Task objective: Tell how many lines in the data below include the word "plusgiro". The answer is the number only.

[Change listing data]
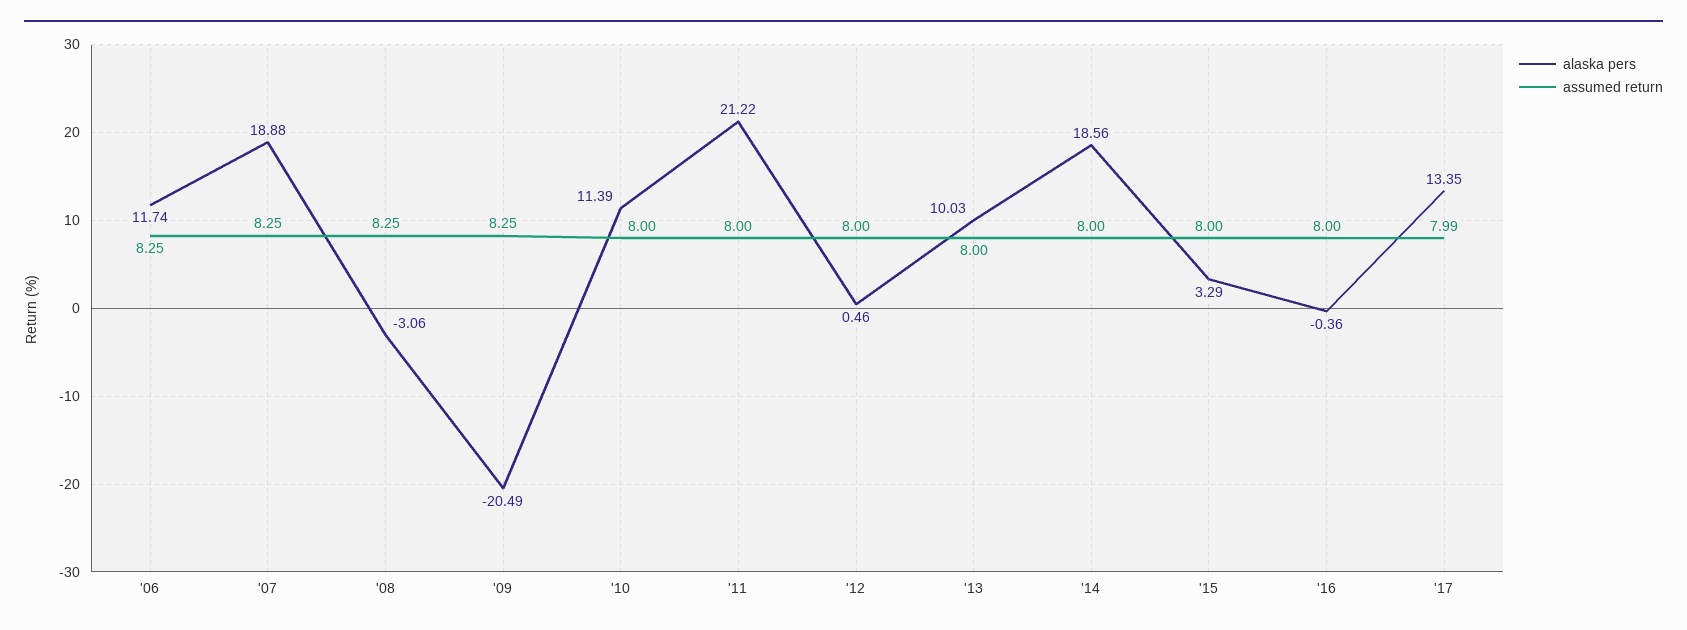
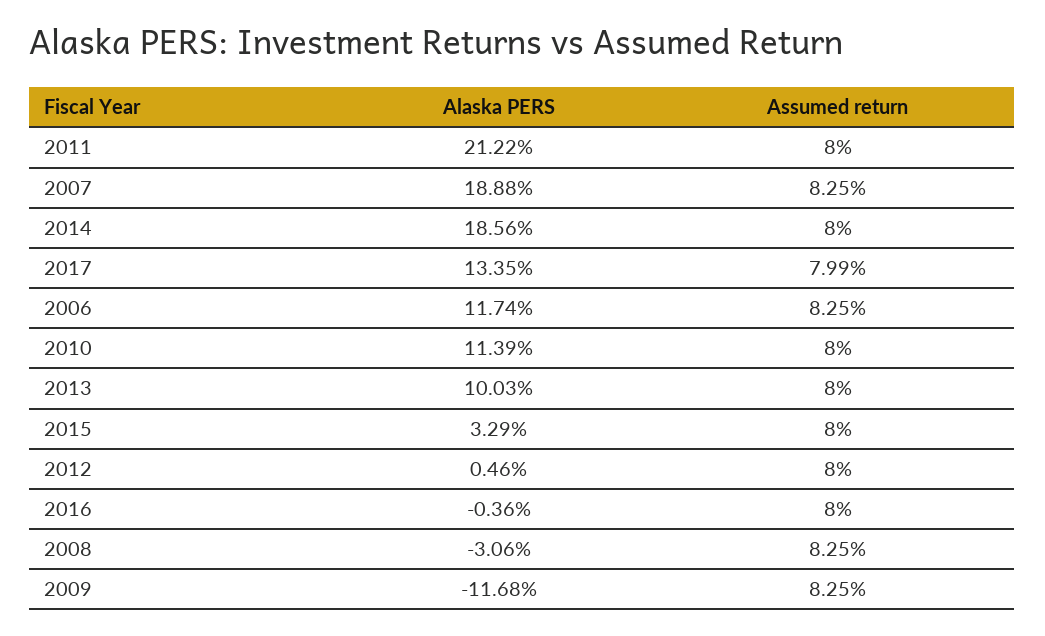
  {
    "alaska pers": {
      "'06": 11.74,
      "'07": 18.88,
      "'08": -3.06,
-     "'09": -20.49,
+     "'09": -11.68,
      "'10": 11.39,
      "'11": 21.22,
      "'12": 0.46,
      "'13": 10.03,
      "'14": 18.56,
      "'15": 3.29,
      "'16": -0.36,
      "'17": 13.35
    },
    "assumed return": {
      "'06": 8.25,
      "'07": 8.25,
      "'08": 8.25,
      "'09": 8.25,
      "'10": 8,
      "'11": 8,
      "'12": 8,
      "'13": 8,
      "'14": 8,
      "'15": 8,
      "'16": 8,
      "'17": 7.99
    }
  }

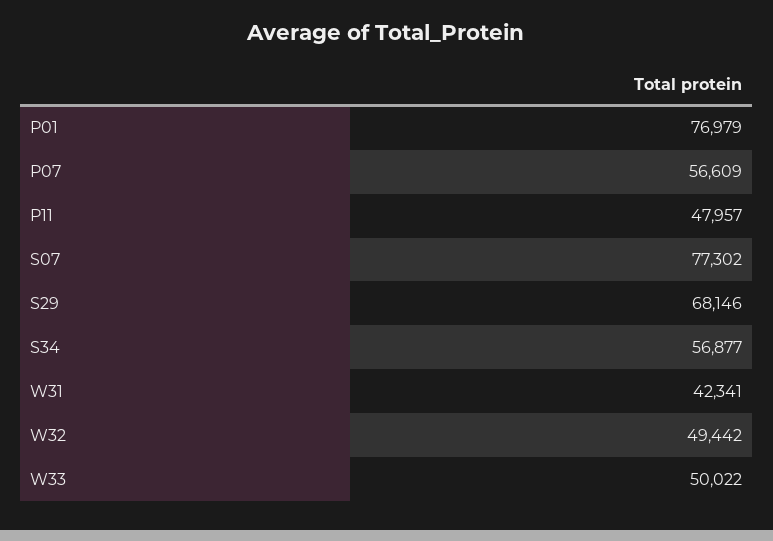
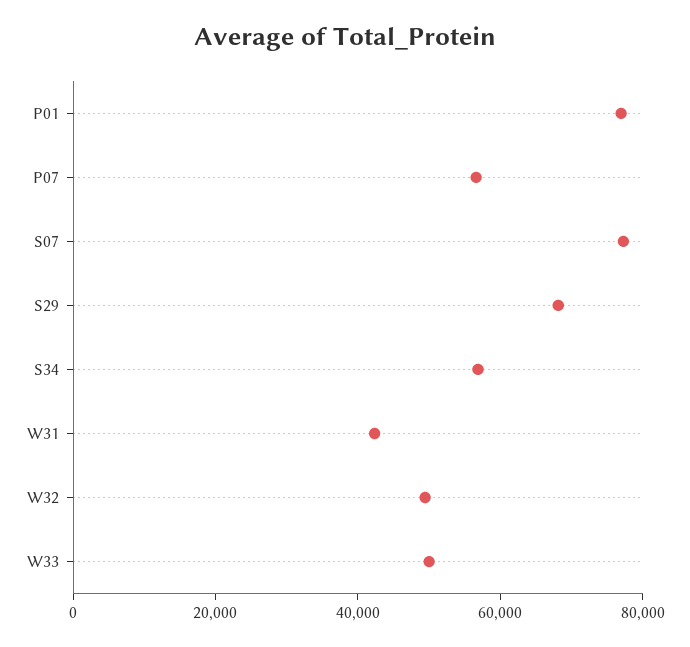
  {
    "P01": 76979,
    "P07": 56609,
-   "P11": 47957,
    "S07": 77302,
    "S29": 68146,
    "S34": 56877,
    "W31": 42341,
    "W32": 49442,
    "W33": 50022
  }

---

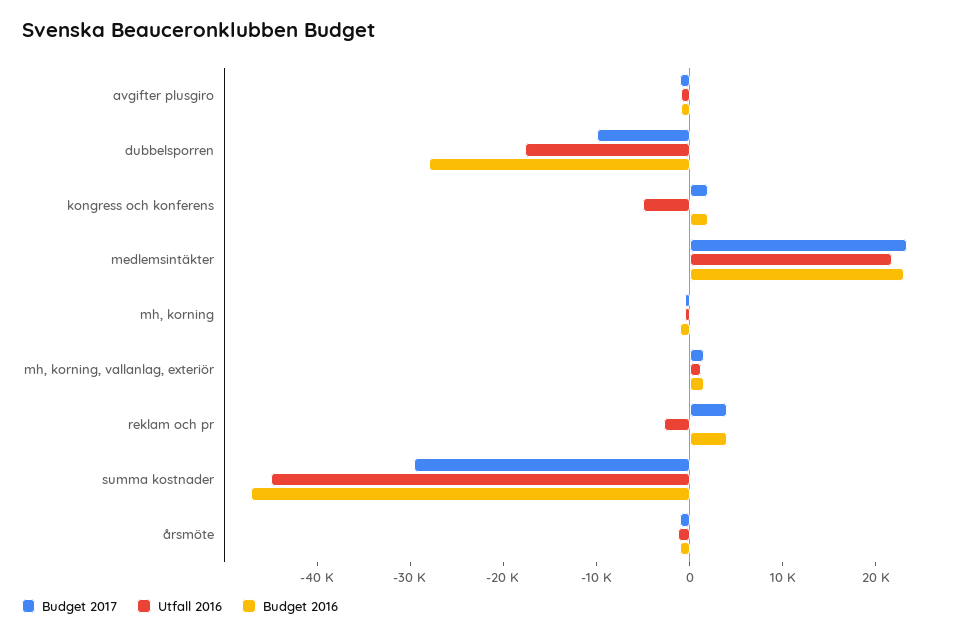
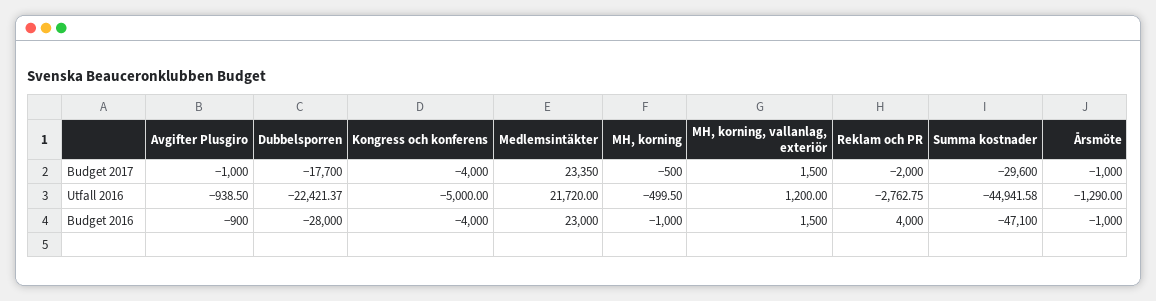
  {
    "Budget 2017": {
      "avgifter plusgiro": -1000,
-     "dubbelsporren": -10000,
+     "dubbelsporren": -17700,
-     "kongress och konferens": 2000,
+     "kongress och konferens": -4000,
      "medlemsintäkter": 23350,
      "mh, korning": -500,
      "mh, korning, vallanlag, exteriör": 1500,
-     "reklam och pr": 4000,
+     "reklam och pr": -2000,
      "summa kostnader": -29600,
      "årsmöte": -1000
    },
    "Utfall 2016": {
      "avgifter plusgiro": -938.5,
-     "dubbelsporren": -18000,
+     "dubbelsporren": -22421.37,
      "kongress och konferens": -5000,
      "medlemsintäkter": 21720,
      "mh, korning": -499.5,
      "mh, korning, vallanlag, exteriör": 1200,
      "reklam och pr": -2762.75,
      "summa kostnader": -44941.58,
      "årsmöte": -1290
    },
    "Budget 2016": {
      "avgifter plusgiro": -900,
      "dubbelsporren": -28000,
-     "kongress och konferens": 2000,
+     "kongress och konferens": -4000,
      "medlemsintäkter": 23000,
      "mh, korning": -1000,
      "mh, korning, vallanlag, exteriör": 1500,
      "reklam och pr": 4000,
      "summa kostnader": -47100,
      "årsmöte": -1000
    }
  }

Result for this exercise: 3